Task statement:
Reproduce the excerpt on collecting picture-story books from "By Dotpattern @collectinghobby" up to and including "10,000 yuan apiece.", swapping "yellowed" for "faded".

Excerpt:
::::::::

By Dotpattern @collectinghobby
Little picture books: nostalgia in palms

A box of old, yellowed comic book opened the door to my memory.

"It is not unusual for collectors to shell out as much as 400 yuan (about 62 U.S. dollars) for a single picture-story book; the same books used to go for just 0.2 yuan over 30 years ago. The most expensive volumes fetch more than 10,000 yuan apiece.
Lin Rongqiang, a 46-year old businessman in Beijing, has more than 13,000 such books in his private collection. "In my childhood, I had few hobbies other than reading xiaorenshu," Lin recalls.
Lin's most recent purchase was a 700-yuan xiaorenshu that he bought o complete a series within his collection. When he began collecting in 1999, picture-story books could be purchased for just one yuan apiece. Speculators have driven prices up since then."

::::::::

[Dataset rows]
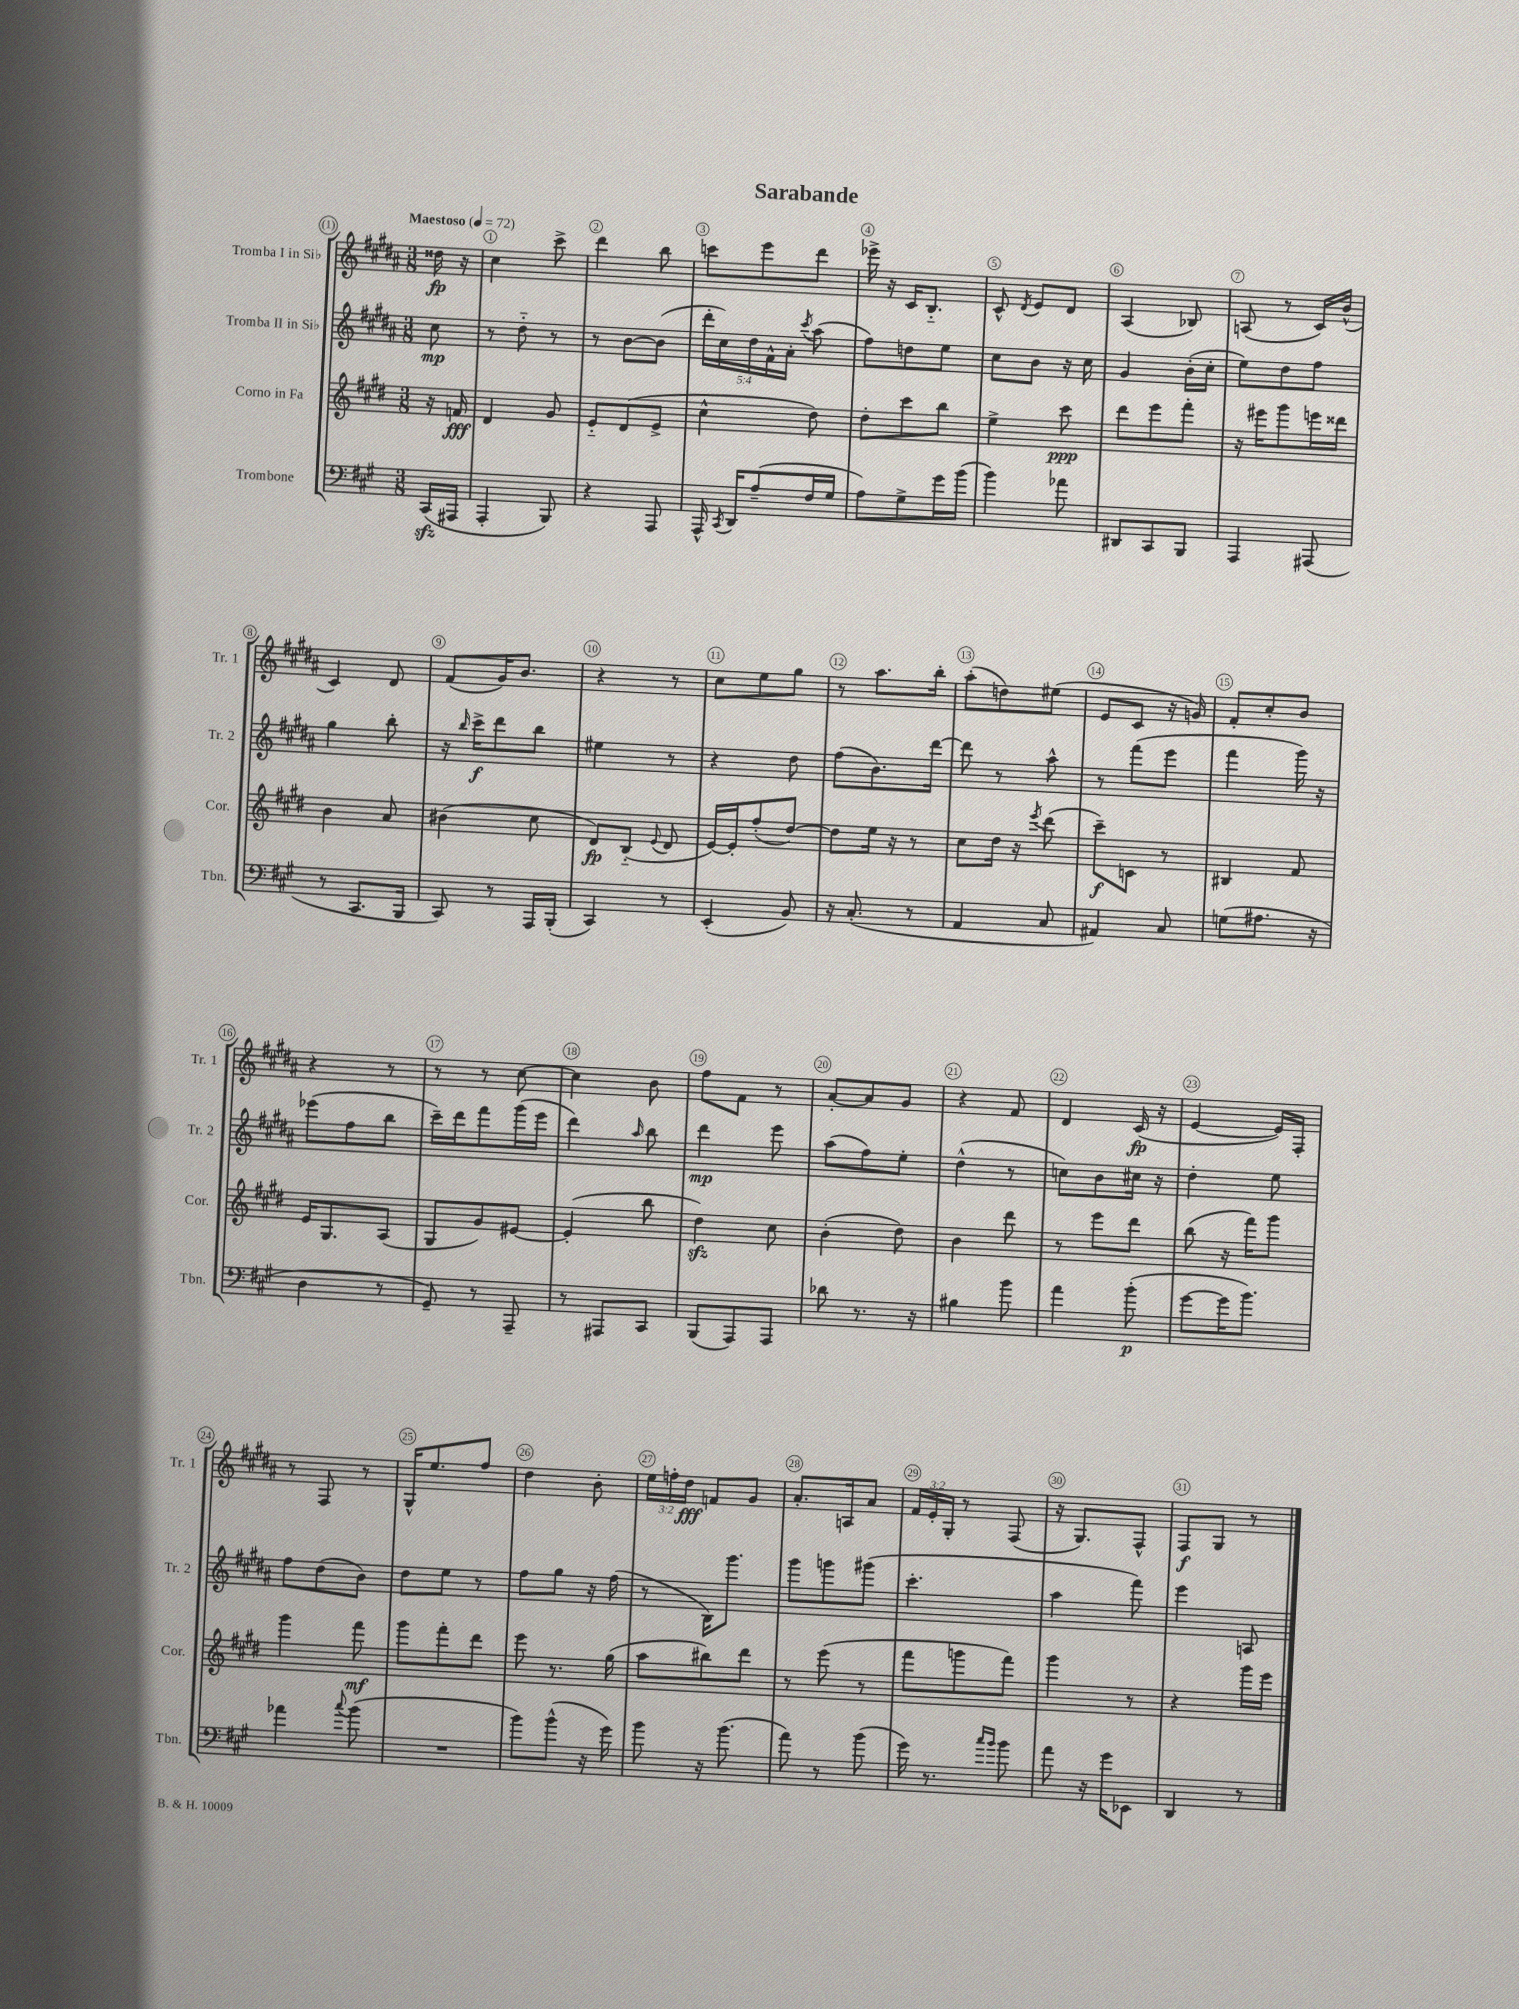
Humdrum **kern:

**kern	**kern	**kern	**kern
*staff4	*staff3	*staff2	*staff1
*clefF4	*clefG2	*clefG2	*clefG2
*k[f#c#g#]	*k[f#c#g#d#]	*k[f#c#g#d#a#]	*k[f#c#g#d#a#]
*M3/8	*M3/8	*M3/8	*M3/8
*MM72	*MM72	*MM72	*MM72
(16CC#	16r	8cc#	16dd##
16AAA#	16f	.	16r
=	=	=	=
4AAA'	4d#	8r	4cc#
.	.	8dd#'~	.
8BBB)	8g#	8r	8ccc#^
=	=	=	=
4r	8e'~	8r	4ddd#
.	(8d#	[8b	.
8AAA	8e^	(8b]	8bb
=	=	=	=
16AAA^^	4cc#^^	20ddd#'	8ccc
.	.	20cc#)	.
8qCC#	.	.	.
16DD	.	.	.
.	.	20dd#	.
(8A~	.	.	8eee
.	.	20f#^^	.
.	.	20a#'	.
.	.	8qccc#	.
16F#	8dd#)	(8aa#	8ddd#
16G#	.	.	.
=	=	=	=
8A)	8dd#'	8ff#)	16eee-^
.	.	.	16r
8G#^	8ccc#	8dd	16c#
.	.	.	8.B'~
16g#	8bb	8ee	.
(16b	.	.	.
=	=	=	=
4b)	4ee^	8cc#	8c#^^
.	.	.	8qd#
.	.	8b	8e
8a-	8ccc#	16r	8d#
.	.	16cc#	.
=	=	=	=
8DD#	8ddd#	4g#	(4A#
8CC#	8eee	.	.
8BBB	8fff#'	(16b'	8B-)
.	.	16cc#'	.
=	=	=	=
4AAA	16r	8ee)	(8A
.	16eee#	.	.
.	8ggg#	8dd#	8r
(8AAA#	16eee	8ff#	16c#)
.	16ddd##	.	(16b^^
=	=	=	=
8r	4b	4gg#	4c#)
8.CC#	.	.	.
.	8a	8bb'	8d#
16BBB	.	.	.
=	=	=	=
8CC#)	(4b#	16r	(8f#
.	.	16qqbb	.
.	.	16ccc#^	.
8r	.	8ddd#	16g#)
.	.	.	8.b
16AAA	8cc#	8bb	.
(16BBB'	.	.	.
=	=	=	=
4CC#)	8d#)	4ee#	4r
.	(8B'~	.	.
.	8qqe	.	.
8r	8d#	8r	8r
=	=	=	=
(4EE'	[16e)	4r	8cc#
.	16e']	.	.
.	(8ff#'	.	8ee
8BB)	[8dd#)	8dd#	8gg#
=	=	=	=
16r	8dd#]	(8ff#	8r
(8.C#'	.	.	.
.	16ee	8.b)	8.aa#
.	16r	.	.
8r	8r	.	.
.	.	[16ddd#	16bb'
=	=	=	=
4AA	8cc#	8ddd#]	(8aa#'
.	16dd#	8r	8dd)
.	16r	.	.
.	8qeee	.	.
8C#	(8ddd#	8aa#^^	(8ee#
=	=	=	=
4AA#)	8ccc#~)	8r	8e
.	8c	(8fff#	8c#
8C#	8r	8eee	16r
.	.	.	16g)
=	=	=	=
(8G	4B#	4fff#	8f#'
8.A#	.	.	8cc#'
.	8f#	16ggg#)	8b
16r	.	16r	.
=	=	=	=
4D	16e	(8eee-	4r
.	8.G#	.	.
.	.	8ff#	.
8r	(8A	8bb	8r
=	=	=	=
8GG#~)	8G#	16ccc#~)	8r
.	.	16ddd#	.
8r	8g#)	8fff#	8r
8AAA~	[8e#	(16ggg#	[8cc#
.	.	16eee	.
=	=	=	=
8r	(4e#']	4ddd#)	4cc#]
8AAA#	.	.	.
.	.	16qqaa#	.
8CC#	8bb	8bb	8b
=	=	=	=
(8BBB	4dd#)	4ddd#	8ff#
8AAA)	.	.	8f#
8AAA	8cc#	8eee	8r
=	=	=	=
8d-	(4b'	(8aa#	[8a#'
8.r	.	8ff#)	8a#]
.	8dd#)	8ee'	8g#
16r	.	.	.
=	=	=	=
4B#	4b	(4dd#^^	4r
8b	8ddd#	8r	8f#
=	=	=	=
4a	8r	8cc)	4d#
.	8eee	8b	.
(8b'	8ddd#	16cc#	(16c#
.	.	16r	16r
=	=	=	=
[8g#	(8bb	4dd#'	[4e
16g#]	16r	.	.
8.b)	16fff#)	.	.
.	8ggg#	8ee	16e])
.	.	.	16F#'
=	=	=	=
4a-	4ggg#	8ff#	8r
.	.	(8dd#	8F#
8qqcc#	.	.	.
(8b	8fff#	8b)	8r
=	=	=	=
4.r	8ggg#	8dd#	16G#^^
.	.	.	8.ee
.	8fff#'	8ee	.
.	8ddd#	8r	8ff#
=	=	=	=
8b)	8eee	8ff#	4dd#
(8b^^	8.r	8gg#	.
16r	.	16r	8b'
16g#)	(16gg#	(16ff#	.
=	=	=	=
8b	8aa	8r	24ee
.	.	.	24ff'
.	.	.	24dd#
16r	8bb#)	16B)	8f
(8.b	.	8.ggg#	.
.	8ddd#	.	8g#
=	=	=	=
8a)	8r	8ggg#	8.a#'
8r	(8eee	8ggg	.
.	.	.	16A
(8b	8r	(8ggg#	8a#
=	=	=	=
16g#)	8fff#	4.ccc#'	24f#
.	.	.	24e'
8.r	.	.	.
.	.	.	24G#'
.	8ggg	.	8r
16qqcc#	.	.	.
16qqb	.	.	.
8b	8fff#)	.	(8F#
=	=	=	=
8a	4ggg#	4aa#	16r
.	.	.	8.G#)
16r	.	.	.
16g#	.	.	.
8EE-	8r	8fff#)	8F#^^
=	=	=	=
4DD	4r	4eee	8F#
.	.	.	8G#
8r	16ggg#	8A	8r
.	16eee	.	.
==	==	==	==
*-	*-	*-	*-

::::::::

Full solution:
By Dotpattern @collectinghobby
Little picture books: nostalgia in palms

A box of old, faded comic book opened the door to my memory.

"It is not unusual for collectors to shell out as much as 400 yuan (about 62 U.S. dollars) for a single picture-story book; the same books used to go for just 0.2 yuan over 30 years ago. The most expensive volumes fetch more than 10,000 yuan apiece.